> [Source text]:
This study is grounded in an interpretivist research paradigm, which seeks to understand the social world through the subjective experiences and interpretations of individuals (Creswell & Poth, 2016). In line with this, the study adopts a constructivist perspective, positing that teacher candidates actively construct their understanding and mental models of STEM based on their prior knowledge and experiences. Therefore, the goal of this research is not to find a single objective truth, but to explore the variation in these constructed meanings and identify common patterns in their cognitive structures. Within this paradigm, the researcher is not a detached observer but an active instrument in interpreting the data (Creswell & Poth, 2016). Acknowledging this role is crucial for the credibility of the research, and reflexivity was practiced throughout the study to manage potential biases. As a researcher in mathematics education with a professional commitment to a holistic view of STEM, a primary potential bias was the predisposition to interpret participant responses through the lens of established expert definitions. The interpretation of qualitative data, particularly projective techniques like metaphor analysis and drawings, inevitably involves a degree of researcher subjectivity. As Armstrong et al. (2011) argue, the meanings of metaphors are not universal but are situated in specific social and cultural contexts, which can pose a methodological challenge. Furthermore, from a cognitive perspective, metaphor comprehension itself is a complex process requiring the suppression of irrelevant literal meanings, a skill known as interference control, which highlights the potential for varied interpretations. Yoon et al. (2021) demonstrate that metaphor comprehension is a cognitively demanding process that relies on “interference control”—the ability to actively suppress dominant yet irrelevant literal meanings to derive a figurative interpretation. Their findings highlight the inherent subjectivity and potential for bias in metaphor analysis, thereby underscoring the methodological importance of using systematic safeguards, such as triangulation and inter-rater reliability, to enhance the trustworthiness of the researcher’s interpretations. To address these challenges and enhance the trustworthiness of the findings, this study implemented Guba and Lincoln’s (1982) systematic strategies often used in in qualitative studies to mitigate interpretive bias.

> [Raw data]:
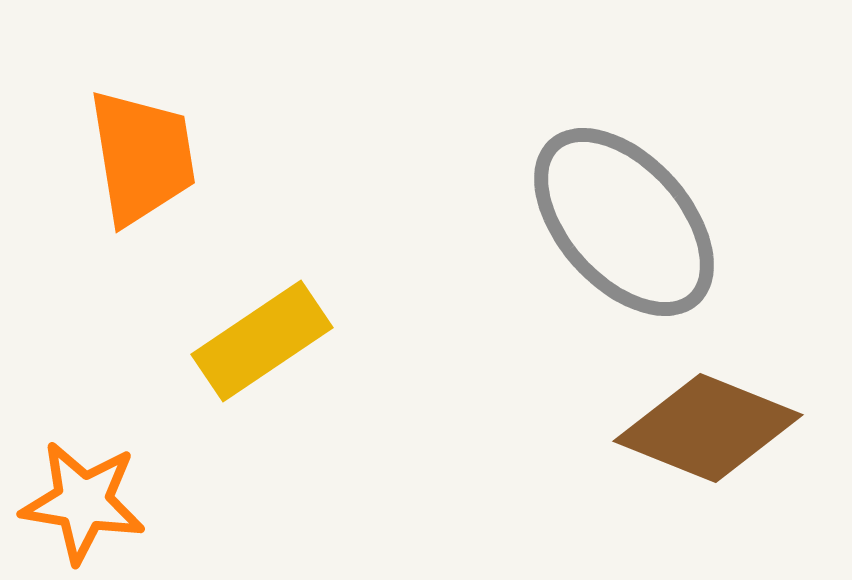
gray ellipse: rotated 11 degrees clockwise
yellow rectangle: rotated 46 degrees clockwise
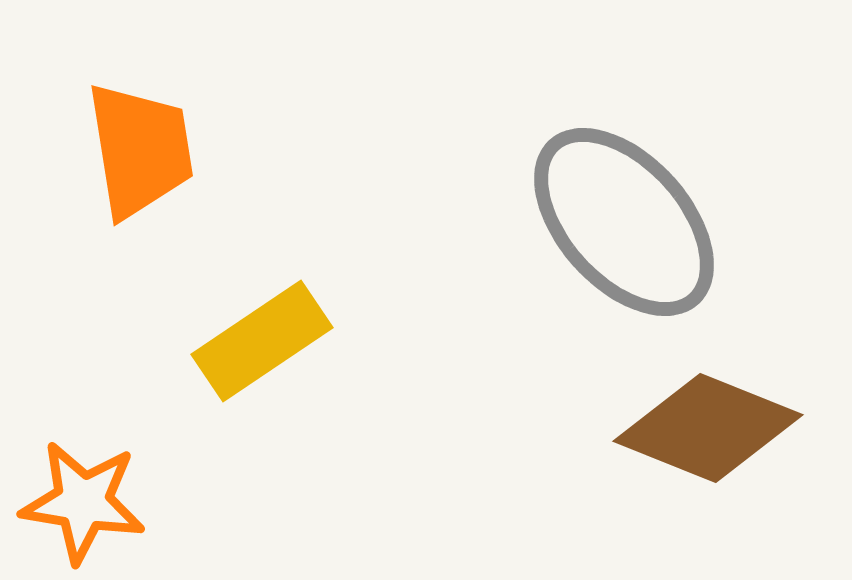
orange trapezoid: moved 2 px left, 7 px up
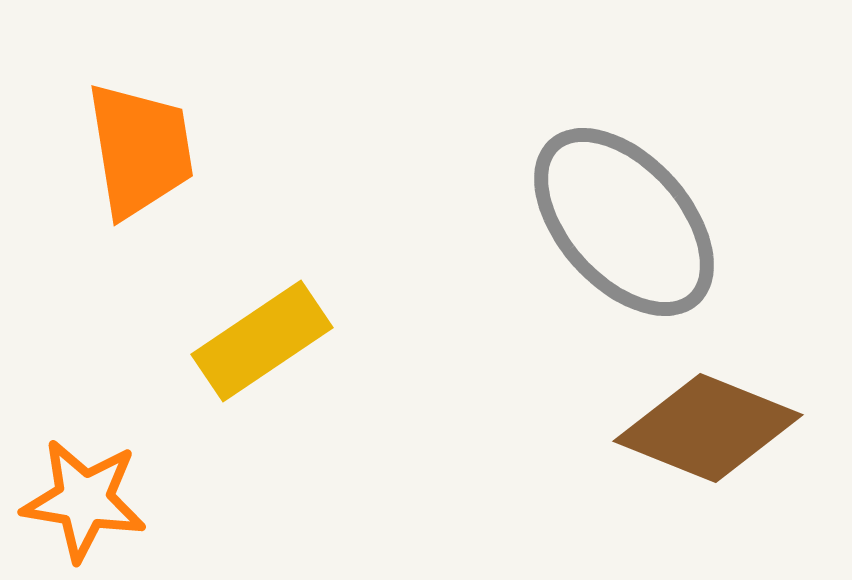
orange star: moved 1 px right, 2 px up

> [Directions for this task]: Rewrite the paragraph in the source text that begins "This study is grounded in an interpretivist research paradigm" as a short bulleted list that keeps its main facts.

> [Response to the task]:
- The study uses an interpretivist paradigm, which seeks to understand the social world through individuals' subjective experiences and interpretations (Creswell & Poth, 2016).
- It takes a constructivist view: teacher candidates build their own understanding and mental models of STEM from prior knowledge and experience.
- The goal is to explore variation in these meanings and find common patterns in their cognitive structures, not to find one objective truth.
- The researcher is an active instrument in interpreting the data, so reflexivity was practiced throughout to manage bias.
- The main potential bias was a tendency to read responses through established expert definitions, given the researcher's background in mathematics education and commitment to a holistic view of STEM.
- Interpreting metaphors and drawings involves some researcher subjectivity. Metaphor meanings depend on social and cultural context (Armstrong et al., 2011).
- Yoon et al. (2021) show that understanding metaphors depends on "interference control," the ability to suppress irrelevant literal meanings. This points to subjectivity in metaphor analysis and the need for safeguards such as triangulation and inter-rater reliability.
- To reduce interpretive bias and make the findings more trustworthy, the study used Guba and Lincoln's (1982) systematic strategies.